Il y a ces auteurs vers lesquels on se tourne instinctivement lorsque l’on cherche une lecture qui ne nous décevra pas. Leur style, leurs thématiques, leur maîtrise narrative sont si présents qu’ils deviennent une valeur sûre. Pour beaucoup, dont je fais partie, Shuzo Oshimi est l’un de ces auteurs réconforts. Il fait partie de ces mangakas dont je veux lire et posséder toutes les œuvres.
Récemment, Les Liens du Sang, publié chez Ki-oon et série la plus longue de l’auteur, s’est achevé. Et en refermant le dernier tome, une question m’a immédiatement traversé l’esprit : est-ce que je viens de lire l’œuvre la plus complète, la plus aboutie de Shuzo Oshimi ?
Une mère malaisante
L’histoire suit l’enfance de Seiichi, un adolescent tout ce qu’il y a de plus banal. Son père, accaparé par son travail, est peu présent, tandis que sa mère, femme au foyer, s’occupe entièrement de lui. Aimante, disponible et protectrice, elle semble incarner l’image même de la mère dévouée.

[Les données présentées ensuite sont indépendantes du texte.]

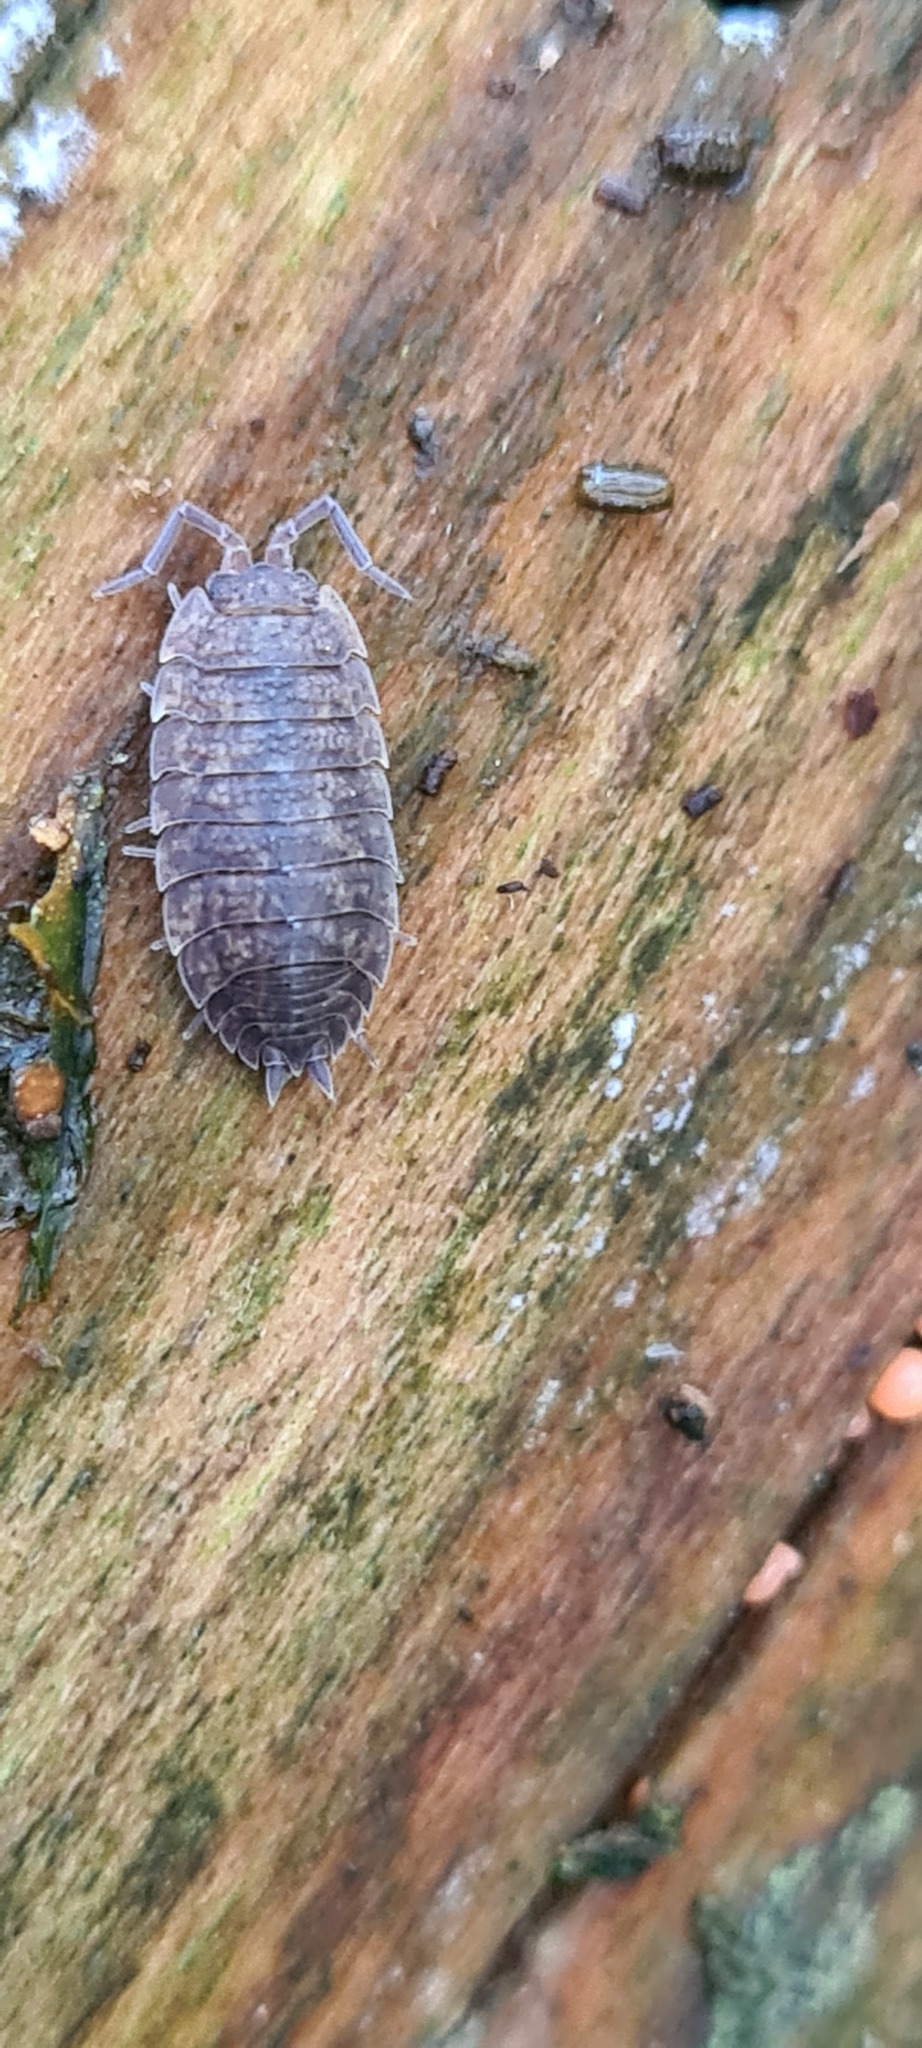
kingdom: Animalia
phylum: Arthropoda
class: Malacostraca
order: Isopoda
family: Porcellionidae
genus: Porcellio
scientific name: Porcellio scaber
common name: Common rough woodlouse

Mais tout bascule à la fin du premier tome.
Lors d’une randonnée en famille, Seiichi se retrouve seul avec son cousin, un garçon un peu taquin. Celui-ci, en jouant près d’une falaise, manque de tomber dans le vide. La mère de Seiichi le rattrape juste à temps. Tout semble sous contrôle… jusqu’à ce qu’elle prenne une décision effroyable : elle le pousse volontairement dans le vide.
Ce moment marque le point de rupture. Dès lors, le manga suit le traumatisme de Seiichi, pris au piège entre la manipulation maternelle et une pression psychologique suffocante.
Pas besoin de mots

Shuzo Oshimi a un style immédiatement reconnaissable. Son trait maîtrisé, ses planches où la réalité se mêle à la psyché des personnages, sa capacité à laisser parler son dessin : tout cela fait de lui un mangaka à part.
Les Liens du Sang se lit vite, et pourtant, chaque case est marquante. Sa mise en scène joue sur les regards, les silences, les gestes anodins qui deviennent oppressants. Certaines scènes sont d’une simplicité déconcertante, et pourtant, le malaise qu’elles dégagent est presque insoutenable.
Il est difficile de les décrire avec des mots, tant leur force réside dans l’intensité visuelle et émotionnelle. Et lorsque l’histoire évolue après une ellipse temporelle, on découvre encore un autre registre, un changement d’ambiance qui démontre toute l’étendue du talent de l’auteur.
Les traumas de l’enfance
J’ai toujours pensé que les grands auteurs sont hantés par des thématiques récurrentes. Shuzo Oshimi en est un parfait exemple.
On retrouve ici toutes les obsessions qui traversent son œuvre :
- Le poids des traumatismes de l’enfance, avec une mère brisée qui enferme son fils dans un enfer psychologique.
- La découverte de la sexualité, souvent explorée sous un prisme de malaise et de honte.
- Le passage du temps, thème central chez Oshimi, qui utilise régulièrement des ellipses pour montrer les séquelles laissées par les événements passés.
La seconde partie de Les Liens du Sang est magistrale. Sans entrer dans les détails pour éviter de gâcher la lecture, les derniers tomes atteignent un niveau de poésie, de justesse et de maturité impressionnant.
Alors… œuvre culte ?
Revenons à la question de départ. Vous l’aurez compris, Les Liens du Sang est une œuvre marquante. Dire que j’ai pris du plaisir à suivre cette série serait un euphémisme.
Pour moi, c’est la quintessence du style Oshimi : une œuvre intimiste, oppressante, viscérale, qui nous enferme dans la tête de Seiichi du début à la fin. Nous sommes liés à lui, prisonniers de cet amour toxique et étouffant.
Si je devais recommander un seul titre de Shuzo Oshimi, ce serait sans hésitation celui-ci. Il est, à mes yeux, son œuvre référence, celle qui restera sa plus grande réussite et vieillira sans doute le mieux.